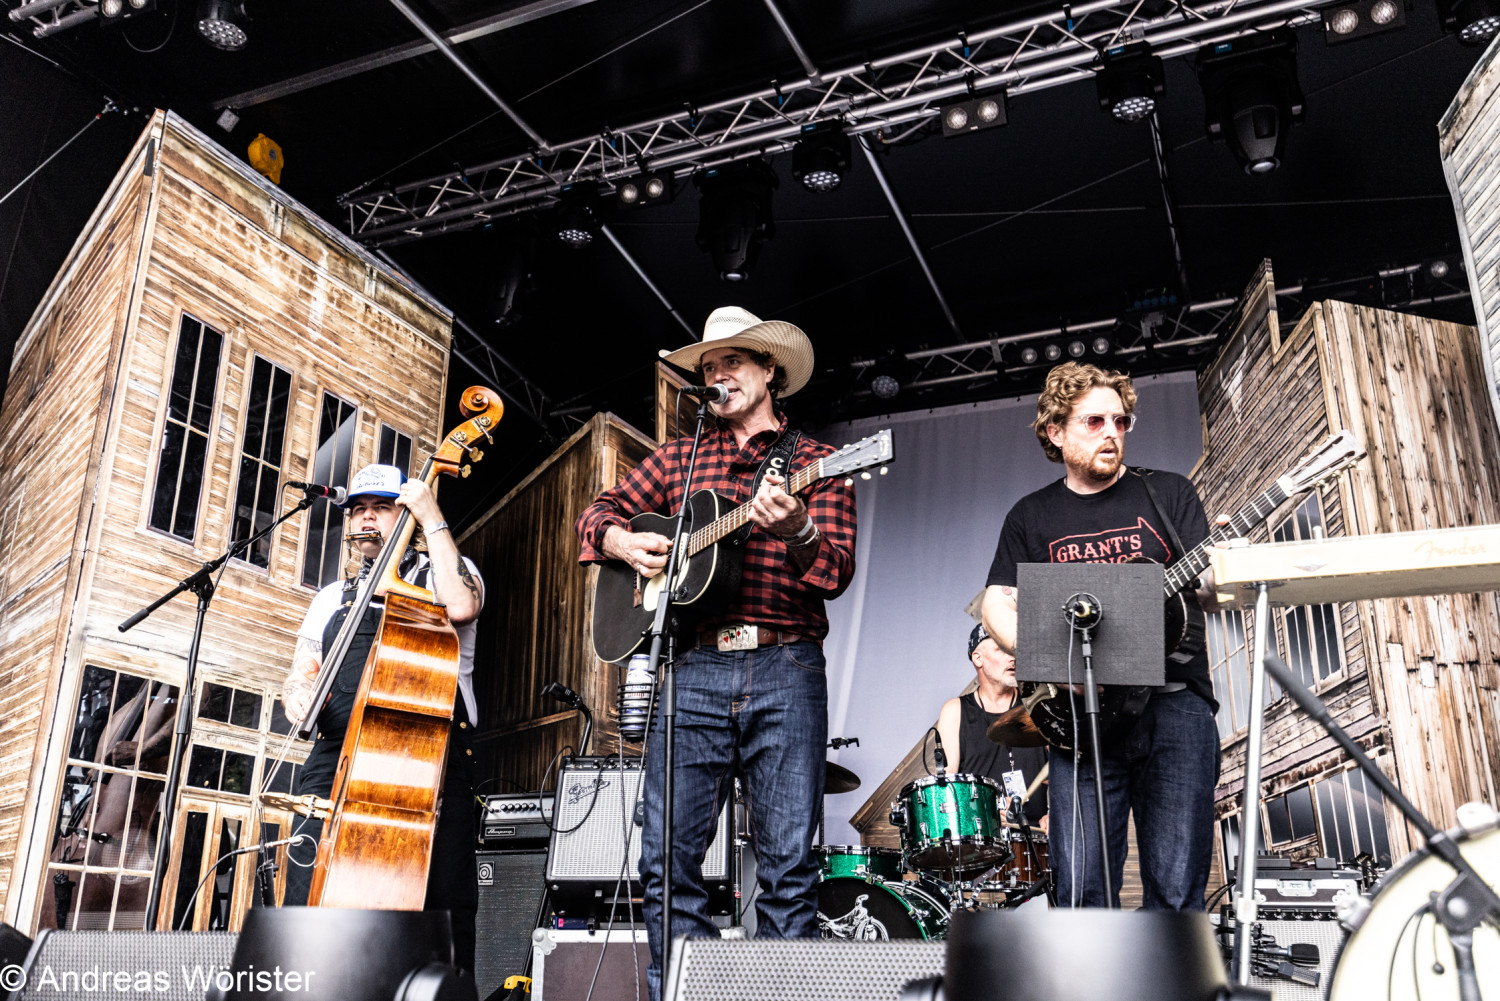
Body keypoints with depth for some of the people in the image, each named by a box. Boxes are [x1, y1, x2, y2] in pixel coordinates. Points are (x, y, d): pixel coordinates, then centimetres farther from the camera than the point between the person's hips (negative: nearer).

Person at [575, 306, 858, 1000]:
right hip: (692, 669, 3)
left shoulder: (815, 461, 10)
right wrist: (625, 541, 1)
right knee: (667, 855, 1)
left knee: (789, 860, -2)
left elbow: (837, 571, -2)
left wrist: (796, 532, -23)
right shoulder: (680, 457, 20)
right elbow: (597, 513, 24)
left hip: (785, 670, -2)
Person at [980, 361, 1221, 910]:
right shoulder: (1032, 515, 14)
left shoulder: (1168, 493, 12)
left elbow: (1206, 586, 6)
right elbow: (997, 603, 8)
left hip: (1175, 703, 0)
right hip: (1080, 713, 1)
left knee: (1177, 890, -4)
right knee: (1082, 892, -5)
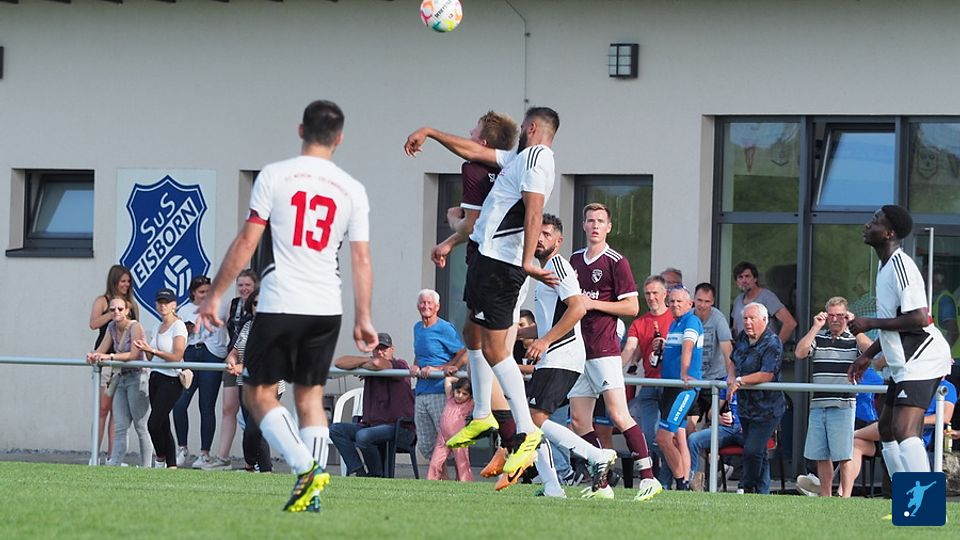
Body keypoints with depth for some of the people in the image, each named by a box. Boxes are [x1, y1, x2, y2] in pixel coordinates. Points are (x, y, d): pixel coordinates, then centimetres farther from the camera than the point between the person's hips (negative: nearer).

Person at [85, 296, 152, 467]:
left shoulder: (135, 327, -12)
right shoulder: (112, 327, 9)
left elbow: (134, 354, -22)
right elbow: (101, 350, 7)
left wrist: (110, 356, -29)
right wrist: (93, 355, -16)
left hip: (137, 378, -7)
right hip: (121, 378, 7)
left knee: (140, 426, -4)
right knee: (120, 427, 2)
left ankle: (146, 466, 1)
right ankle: (114, 464, -2)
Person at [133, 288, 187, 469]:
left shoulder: (178, 327, -8)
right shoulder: (159, 327, 16)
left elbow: (176, 357, -17)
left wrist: (152, 350, -23)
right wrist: (145, 348, -2)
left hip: (171, 380, -8)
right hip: (156, 378, 8)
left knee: (154, 423, -14)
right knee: (163, 425, 5)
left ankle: (161, 458, 6)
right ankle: (171, 465, 7)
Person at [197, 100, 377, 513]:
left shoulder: (274, 176, -2)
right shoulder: (352, 190, 6)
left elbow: (246, 242, -4)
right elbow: (361, 259, 6)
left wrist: (215, 294, 3)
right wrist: (363, 319, 11)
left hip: (280, 304, -4)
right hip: (327, 308, 4)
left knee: (258, 393, 5)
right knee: (310, 396, 11)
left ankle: (305, 467, -15)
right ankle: (310, 493, 0)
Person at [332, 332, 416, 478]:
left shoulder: (400, 365, -6)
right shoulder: (369, 365, 13)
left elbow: (378, 363, -27)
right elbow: (339, 362, 4)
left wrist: (360, 366, -6)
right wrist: (366, 360, -3)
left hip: (400, 429, -8)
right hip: (371, 425, 8)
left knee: (363, 436, -32)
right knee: (335, 430, -5)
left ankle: (377, 476, -12)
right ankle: (358, 471, -16)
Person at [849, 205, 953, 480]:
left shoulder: (900, 266, -17)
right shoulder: (887, 266, 16)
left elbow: (918, 319, -25)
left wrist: (871, 323, -18)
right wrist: (868, 355, 27)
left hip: (921, 361, -11)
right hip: (905, 364, 11)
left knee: (904, 430, -23)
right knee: (887, 429, 16)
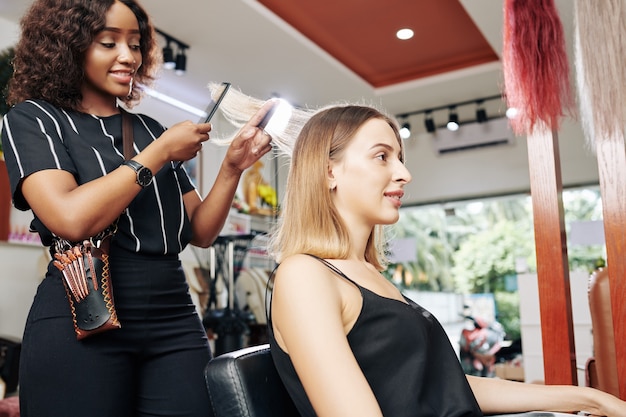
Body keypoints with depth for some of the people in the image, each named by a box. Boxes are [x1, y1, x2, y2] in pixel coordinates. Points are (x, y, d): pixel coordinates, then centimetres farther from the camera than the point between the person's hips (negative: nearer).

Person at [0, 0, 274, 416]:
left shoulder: (150, 129, 13)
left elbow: (200, 232, 11)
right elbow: (71, 219, -17)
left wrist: (232, 167, -4)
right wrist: (160, 152, -8)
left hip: (175, 324, 4)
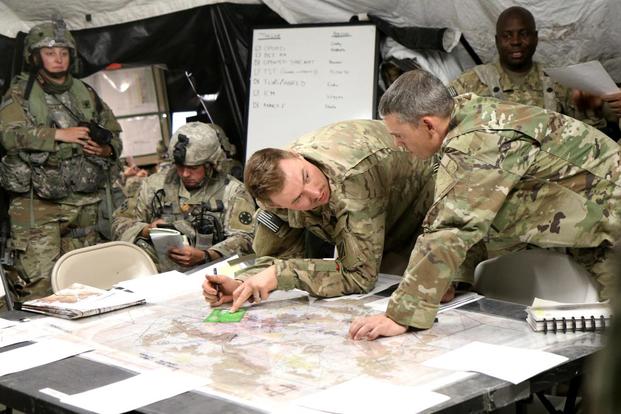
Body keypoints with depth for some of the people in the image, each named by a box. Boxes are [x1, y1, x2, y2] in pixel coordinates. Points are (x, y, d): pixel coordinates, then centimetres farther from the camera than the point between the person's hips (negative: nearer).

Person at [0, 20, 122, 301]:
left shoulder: (86, 95, 15)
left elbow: (114, 134, 23)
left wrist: (107, 149, -1)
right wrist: (59, 134, -18)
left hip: (84, 203, 4)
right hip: (36, 202, -4)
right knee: (38, 281, -12)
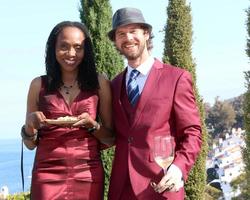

..............................

#### What you are asked to do
Give back, exactly as written, the lines from the top of the material through the line with "right wrist: (625, 541, 1)", ends included and pictures left aside.

#### Written answer
Body keypoints with depth for some of the people in the image, each named by a box. Boxes are [x1, y1, x2, y2] in pixel coordinates. Points are (x, y, d): pixel coordinates, then centimetres farther from the camera than the point between the person's hips (negative: nearer).

Person at [575, 306, 858, 1000]:
right hip: (692, 669, 3)
left shoulder: (815, 461, 10)
right wrist: (625, 541, 1)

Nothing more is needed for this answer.